▸ **The records**:
Content starts
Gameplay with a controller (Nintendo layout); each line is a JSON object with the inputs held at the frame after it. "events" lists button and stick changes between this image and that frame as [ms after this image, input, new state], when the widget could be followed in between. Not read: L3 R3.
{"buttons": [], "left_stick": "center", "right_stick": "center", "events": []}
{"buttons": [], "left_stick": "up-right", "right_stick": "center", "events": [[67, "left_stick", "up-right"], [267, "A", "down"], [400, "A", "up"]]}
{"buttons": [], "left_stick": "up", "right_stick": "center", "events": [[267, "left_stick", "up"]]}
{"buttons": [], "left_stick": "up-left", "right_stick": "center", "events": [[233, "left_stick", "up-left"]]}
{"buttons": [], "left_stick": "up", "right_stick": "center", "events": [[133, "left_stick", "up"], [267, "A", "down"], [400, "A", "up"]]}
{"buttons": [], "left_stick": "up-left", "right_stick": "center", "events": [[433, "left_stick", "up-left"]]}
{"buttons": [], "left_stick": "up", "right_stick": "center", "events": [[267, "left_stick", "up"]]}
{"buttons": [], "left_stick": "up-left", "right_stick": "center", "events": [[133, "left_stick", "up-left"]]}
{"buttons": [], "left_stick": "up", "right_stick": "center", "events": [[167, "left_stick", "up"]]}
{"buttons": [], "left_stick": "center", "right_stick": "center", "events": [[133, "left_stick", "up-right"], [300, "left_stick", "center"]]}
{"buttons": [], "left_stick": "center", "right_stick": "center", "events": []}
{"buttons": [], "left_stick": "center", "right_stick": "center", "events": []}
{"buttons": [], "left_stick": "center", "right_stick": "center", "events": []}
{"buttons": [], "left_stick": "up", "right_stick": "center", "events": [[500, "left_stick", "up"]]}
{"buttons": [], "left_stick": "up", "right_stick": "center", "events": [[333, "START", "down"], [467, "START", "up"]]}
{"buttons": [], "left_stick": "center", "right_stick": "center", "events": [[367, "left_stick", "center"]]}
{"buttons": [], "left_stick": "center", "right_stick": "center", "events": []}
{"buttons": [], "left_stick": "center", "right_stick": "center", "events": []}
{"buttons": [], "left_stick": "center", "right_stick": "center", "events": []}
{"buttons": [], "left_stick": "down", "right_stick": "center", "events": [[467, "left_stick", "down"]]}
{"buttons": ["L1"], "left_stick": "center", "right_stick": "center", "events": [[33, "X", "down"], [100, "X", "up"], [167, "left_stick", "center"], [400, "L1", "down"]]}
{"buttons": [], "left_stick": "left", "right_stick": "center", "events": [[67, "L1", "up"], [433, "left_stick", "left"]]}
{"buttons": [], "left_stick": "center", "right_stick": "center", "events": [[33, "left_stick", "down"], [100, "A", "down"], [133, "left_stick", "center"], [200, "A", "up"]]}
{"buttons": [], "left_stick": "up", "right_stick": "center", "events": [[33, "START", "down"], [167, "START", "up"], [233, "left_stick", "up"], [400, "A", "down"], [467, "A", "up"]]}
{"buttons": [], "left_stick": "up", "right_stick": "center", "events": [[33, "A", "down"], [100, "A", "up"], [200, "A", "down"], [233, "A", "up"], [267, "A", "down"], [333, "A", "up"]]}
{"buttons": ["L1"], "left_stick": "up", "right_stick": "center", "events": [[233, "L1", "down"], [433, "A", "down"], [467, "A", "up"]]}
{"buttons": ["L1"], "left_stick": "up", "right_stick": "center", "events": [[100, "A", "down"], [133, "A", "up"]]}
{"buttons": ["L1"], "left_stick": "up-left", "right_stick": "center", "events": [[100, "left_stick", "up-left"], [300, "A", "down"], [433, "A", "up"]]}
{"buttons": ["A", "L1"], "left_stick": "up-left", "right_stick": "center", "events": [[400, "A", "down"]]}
Content ends
Could you restate the listing above word for word?

▸ **Response below**:
Gameplay with a controller (Nintendo layout); each line is a JSON object with the inputs held at the frame after it. "events" lists button and stick changes between this image and that frame as [ms after this image, input, new state], when the widget could be followed in between. Not read: L3 R3.
{"buttons": [], "left_stick": "center", "right_stick": "center", "events": []}
{"buttons": [], "left_stick": "up-right", "right_stick": "center", "events": [[67, "left_stick", "up-right"], [267, "A", "down"], [400, "A", "up"]]}
{"buttons": [], "left_stick": "up", "right_stick": "center", "events": [[267, "left_stick", "up"]]}
{"buttons": [], "left_stick": "up-left", "right_stick": "center", "events": [[233, "left_stick", "up-left"]]}
{"buttons": [], "left_stick": "up", "right_stick": "center", "events": [[133, "left_stick", "up"], [267, "A", "down"], [400, "A", "up"]]}
{"buttons": [], "left_stick": "up-left", "right_stick": "center", "events": [[433, "left_stick", "up-left"]]}
{"buttons": [], "left_stick": "up", "right_stick": "center", "events": [[267, "left_stick", "up"]]}
{"buttons": [], "left_stick": "up-left", "right_stick": "center", "events": [[133, "left_stick", "up-left"]]}
{"buttons": [], "left_stick": "up", "right_stick": "center", "events": [[167, "left_stick", "up"]]}
{"buttons": [], "left_stick": "center", "right_stick": "center", "events": [[133, "left_stick", "up-right"], [300, "left_stick", "center"]]}
{"buttons": [], "left_stick": "center", "right_stick": "center", "events": []}
{"buttons": [], "left_stick": "center", "right_stick": "center", "events": []}
{"buttons": [], "left_stick": "center", "right_stick": "center", "events": []}
{"buttons": [], "left_stick": "up", "right_stick": "center", "events": [[500, "left_stick", "up"]]}
{"buttons": [], "left_stick": "up", "right_stick": "center", "events": [[333, "START", "down"], [467, "START", "up"]]}
{"buttons": [], "left_stick": "center", "right_stick": "center", "events": [[367, "left_stick", "center"]]}
{"buttons": [], "left_stick": "center", "right_stick": "center", "events": []}
{"buttons": [], "left_stick": "center", "right_stick": "center", "events": []}
{"buttons": [], "left_stick": "center", "right_stick": "center", "events": []}
{"buttons": [], "left_stick": "down", "right_stick": "center", "events": [[467, "left_stick", "down"]]}
{"buttons": ["L1"], "left_stick": "center", "right_stick": "center", "events": [[33, "X", "down"], [100, "X", "up"], [167, "left_stick", "center"], [400, "L1", "down"]]}
{"buttons": [], "left_stick": "left", "right_stick": "center", "events": [[67, "L1", "up"], [433, "left_stick", "left"]]}
{"buttons": [], "left_stick": "center", "right_stick": "center", "events": [[33, "left_stick", "down"], [100, "A", "down"], [133, "left_stick", "center"], [200, "A", "up"]]}
{"buttons": [], "left_stick": "up", "right_stick": "center", "events": [[33, "START", "down"], [167, "START", "up"], [233, "left_stick", "up"], [400, "A", "down"], [467, "A", "up"]]}
{"buttons": [], "left_stick": "up", "right_stick": "center", "events": [[33, "A", "down"], [100, "A", "up"], [200, "A", "down"], [233, "A", "up"], [267, "A", "down"], [333, "A", "up"]]}
{"buttons": ["L1"], "left_stick": "up", "right_stick": "center", "events": [[233, "L1", "down"], [433, "A", "down"], [467, "A", "up"]]}
{"buttons": ["L1"], "left_stick": "up", "right_stick": "center", "events": [[100, "A", "down"], [133, "A", "up"]]}
{"buttons": ["L1"], "left_stick": "up-left", "right_stick": "center", "events": [[100, "left_stick", "up-left"], [300, "A", "down"], [433, "A", "up"]]}
{"buttons": ["A", "L1"], "left_stick": "up-left", "right_stick": "center", "events": [[400, "A", "down"]]}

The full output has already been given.